In particular, notice how:

f needs to make b explicit even if could be implicit (like it is in f2)
all the functions in the g pipe need to take the result from the previous computation and pass it as the first parameter to the transform functions, while this is implicit in g2. This leads to less readable code and harder composition. Is there something I'm missing?
Is it generally right to merge all the dependencies of the functions used by g like I did with Dependencies & OtherDependencies?

Giulio Canti • May 11 '20

import { pipe } from 'fp-ts/lib/pipeable' // v2.6
import { chainW, Reader } from 'fp-ts/lib/Reader'

export interface Dependencies {
  readonly i18n: {
    readonly true: string
    readonly false: string
  }
  readonly lowerBound: number
}

export interface OtherDependencies {
  readonly semicolon: boolean
}

declare function transform(a: string): Reader<OtherDependencies, string>
declare function anotherTransform(a: string): Reader<OtherDependencies, string>
declare function f(b: boolean): Reader<Dependencies, string>

const g = (n: number) => pipe(f(n > 2), chainW(transform), chainW(anotherTransform))

massimilianorango • May 11 '20

That's exactly what I needed. I saw you just released chainW in 2.6.0. Great job thanks! :)

Toni Ruottu • Jan 12 '20

Do we have a standard name for (r: Reader<R,A>) => A?

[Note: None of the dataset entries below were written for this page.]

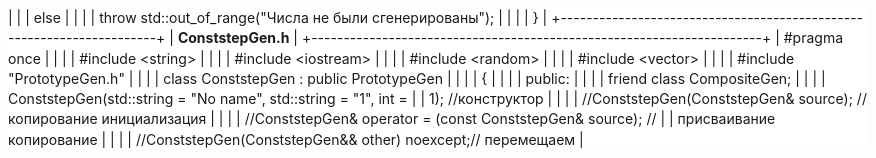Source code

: |                                                                      |
| else                                                                 |
|                                                                      |
| throw std::out_of_range(\"Числа не были сгенерированы\");            |
|                                                                      |
| }                                                                    |
+----------------------------------------------------------------------+
| **ConststepGen.h**                                                   |
+----------------------------------------------------------------------+
| \#pragma once                                                        |
|                                                                      |
| \#include \<string\>                                                 |
|                                                                      |
| \#include \<iostream\>                                               |
|                                                                      |
| \#include \<random\>                                                 |
|                                                                      |
| \#include \<vector\>                                                 |
|                                                                      |
| \#include \"PrototypeGen.h\"                                         |
|                                                                      |
| class ConststepGen : public PrototypeGen                             |
|                                                                      |
| {                                                                    |
|                                                                      |
| public:                                                              |
|                                                                      |
| friend class CompositeGen;                                           |
|                                                                      |
| ConststepGen(std::string = \"No name\", std::string = \"1\", int =   |
| 1); //конструктор                                                    |
|                                                                      |
| //ConststepGen(ConststepGen& source); //копирование инициализация    |
|                                                                      |
| //ConststepGen& operator = (const ConststepGen& source); //          |
| присваивание копирование                                             |
|                                                                      |
| //ConststepGen(ConststepGen&& other) noexcept;// перемещаем          |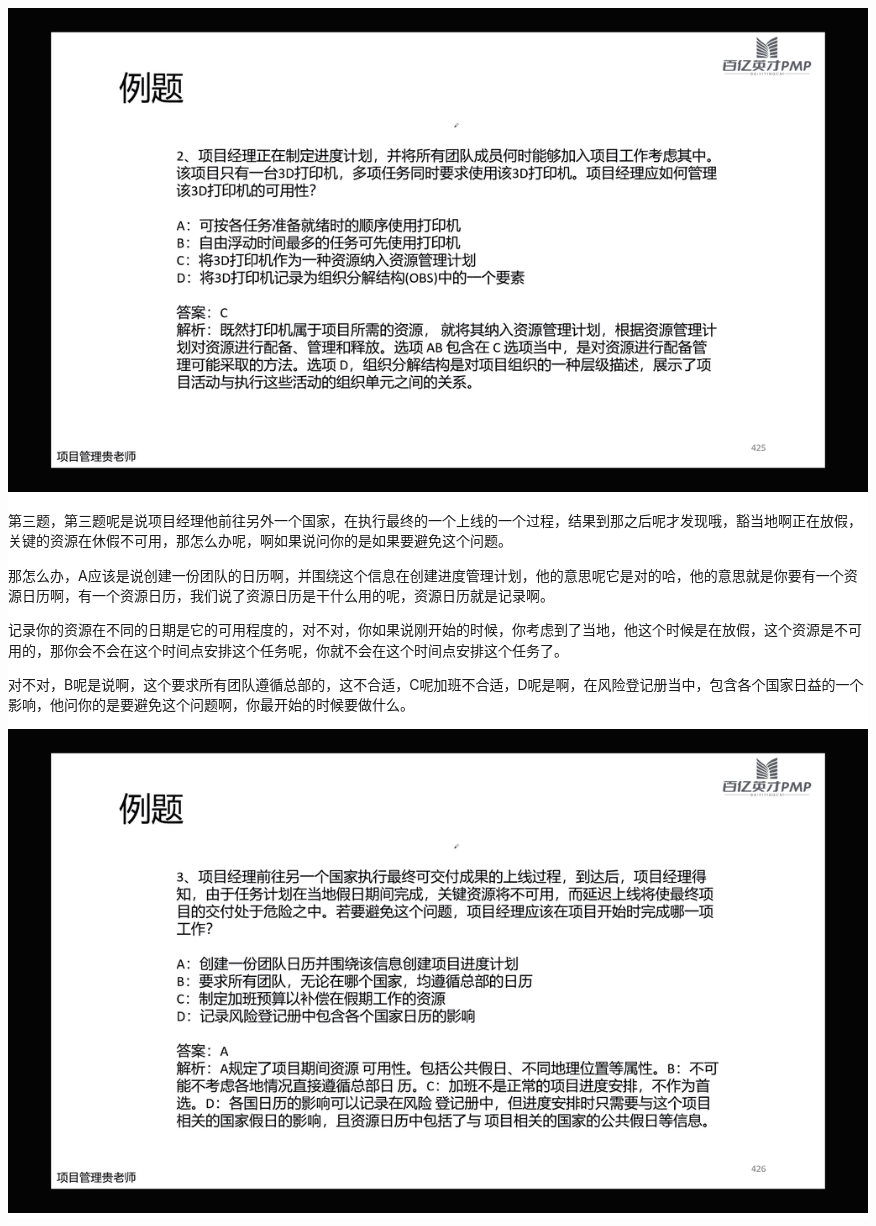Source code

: ![](img/6dcbc32cb0a4f1f9db0f7c3141da55f5_25.png)

第三题，第三题呢是说项目经理他前往另外一个国家，在执行最终的一个上线的一个过程，结果到那之后呢才发现哦，豁当地啊正在放假，关键的资源在休假不可用，那怎么办呢，啊如果说问你的是如果要避免这个问题。

那怎么办，A应该是说创建一份团队的日历啊，并围绕这个信息在创建进度管理计划，他的意思呢它是对的哈，他的意思就是你要有一个资源日历啊，有一个资源日历，我们说了资源日历是干什么用的呢，资源日历就是记录啊。

记录你的资源在不同的日期是它的可用程度的，对不对，你如果说刚开始的时候，你考虑到了当地，他这个时候是在放假，这个资源是不可用的，那你会不会在这个时间点安排这个任务呢，你就不会在这个时间点安排这个任务了。

对不对，B呢是说啊，这个要求所有团队遵循总部的，这不合适，C呢加班不合适，D呢是啊，在风险登记册当中，包含各个国家日益的一个影响，他问你的是要避免这个问题啊，你最开始的时候要做什么。



![](img/6dcbc32cb0a4f1f9db0f7c3141da55f5_27.png)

import { Reader } from 'fp-ts/lib/Reader';

type Provider<R> = <A>(r: Reader<R,A>) => A

type Name = string
type Age = number

type Customer = {
  name: Name,
  age: Age,
}

const john: Provider<Customer> = (r) => r({
  name: 'John Doe',
  age: 42,
})

const getAge: Reader<Customer, Age> = ({age}) => age

const ageJohn: Age = john(getAge);

Giulio Canti • Jan 13 '20

Yoneda? Provider<R> is isomorphic to R

λ fp-apprentice • Jul 13 '21

Whoops, my brain is starting to melt, but I like all of this. :)

λ fp-apprentice • Jul 13 '21

Wait, wait, I get it now

Eric Haynes • Jul 22 '23

I know this is an older post, I'm having trouble understanding how this fixes the original issue.

As you can see, h and g must have knowledge about f dependencies despite not using them.

That's true after the refactor as well. Dependencies of f are part of g and h signatures. The way the example is written, the problem is compounded when g has a dependency, because now f depends on parameters of g as well. They could be distinct types, but dependencies of g must be a superset of dependencies of f, e.g.

type FDependencies = { /* ... */ }
type GDependencies = { lowerBound: number } & FDependencies

I understand the desire to curry them so that we can pipe things together, but we haven't lessened the pain of refactoring here at all.

Even if g did not directly call f but was instead piped to it, would it not be better suited to have a flavor of flow or pipe that would automatically coalesce the dependencies?

aabccd021 • Aug 25 '21

Great article!
I'd love to see another article about Writer using fp-ts.